(Excerpted text):
_____
It looks like this is finally coming, and it will help, but not that much. The number I have seen is a couple of hundred pounds per household. Where it will really help is on the commercial side where restaurants etc often use electricity for heating and have seen bigger price increases. I saw a figure of £18bn benefit today, of which £11bn would accrue to commercial customers, this seems to be an annual figure. I also very suspicious that this plan will involve some future payments which costs us more in the long run.

 

https://www.current-news.co.uk/news/energy-sector-backs-proposals-to-lower-bills-through-new-fixed-contracts-for-generators

 

A lot of people on Buildhub have ASHPs or low heating costs, so are very focused on electricity. Most people use gas for heating in the UK and the gas price is a much tougher nut to crack.

 

The gas price ended up around 15% today. Re my comment that the news has not really reported the drop in prices, they are still using figures of £6-7000 for the cap next year. At the current price, I think the cap would be nearer £5250. By not giving a lower figure at the end of last week, they increased forecasts every day when prices went up but didn't reduce them when they fell, and telling people that gas prices are up today, the natural assumption would be that the cap will be even larger than £7k.
_____
(Entries shown):
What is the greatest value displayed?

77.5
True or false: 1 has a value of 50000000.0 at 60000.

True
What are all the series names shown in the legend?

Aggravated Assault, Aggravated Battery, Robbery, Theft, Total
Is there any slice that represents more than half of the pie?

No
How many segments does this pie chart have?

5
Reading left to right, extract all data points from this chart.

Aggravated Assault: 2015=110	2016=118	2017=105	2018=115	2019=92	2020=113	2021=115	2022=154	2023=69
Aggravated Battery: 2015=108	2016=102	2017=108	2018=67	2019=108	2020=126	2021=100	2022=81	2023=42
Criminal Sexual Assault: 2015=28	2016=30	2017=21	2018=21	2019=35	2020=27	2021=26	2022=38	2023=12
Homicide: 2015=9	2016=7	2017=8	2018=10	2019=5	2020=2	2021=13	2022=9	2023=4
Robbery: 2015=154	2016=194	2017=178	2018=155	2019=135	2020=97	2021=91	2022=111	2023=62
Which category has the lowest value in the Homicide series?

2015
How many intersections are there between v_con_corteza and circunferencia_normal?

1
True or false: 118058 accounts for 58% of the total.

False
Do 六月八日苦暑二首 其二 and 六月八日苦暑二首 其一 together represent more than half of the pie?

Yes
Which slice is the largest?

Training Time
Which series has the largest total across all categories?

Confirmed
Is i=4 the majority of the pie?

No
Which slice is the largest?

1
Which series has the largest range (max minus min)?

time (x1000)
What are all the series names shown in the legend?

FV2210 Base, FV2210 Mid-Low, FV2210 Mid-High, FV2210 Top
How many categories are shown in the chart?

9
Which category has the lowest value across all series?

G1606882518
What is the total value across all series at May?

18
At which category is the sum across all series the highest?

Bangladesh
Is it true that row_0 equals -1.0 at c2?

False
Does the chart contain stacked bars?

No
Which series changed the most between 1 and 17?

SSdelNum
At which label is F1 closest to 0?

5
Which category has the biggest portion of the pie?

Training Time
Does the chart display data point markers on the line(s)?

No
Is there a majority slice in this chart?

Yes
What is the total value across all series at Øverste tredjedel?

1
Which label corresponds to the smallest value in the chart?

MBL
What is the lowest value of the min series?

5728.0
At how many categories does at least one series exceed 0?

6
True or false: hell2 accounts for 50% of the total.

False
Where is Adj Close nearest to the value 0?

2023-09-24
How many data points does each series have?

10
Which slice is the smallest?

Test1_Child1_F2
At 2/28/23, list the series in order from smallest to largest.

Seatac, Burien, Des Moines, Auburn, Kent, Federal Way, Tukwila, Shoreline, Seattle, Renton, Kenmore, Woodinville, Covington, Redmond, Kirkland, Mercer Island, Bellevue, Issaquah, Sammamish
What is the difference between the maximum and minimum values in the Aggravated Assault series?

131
_____
(What the exercise asks):
Write out the part of the text on energy prices starting at "The gas price ended" and ending at "larger than £7k.". The material is not needed.

(Response):
The gas price ended up around 15% today. Re my comment that the news has not really reported the drop in prices, they are still using figures of £6-7000 for the cap next year. At the current price, I think the cap would be nearer £5250. By not giving a lower figure at the end of last week, they increased forecasts every day when prices went up but didn't reduce them when they fell, and telling people that gas prices are up today, the natural assumption would be that the cap will be even larger than £7k.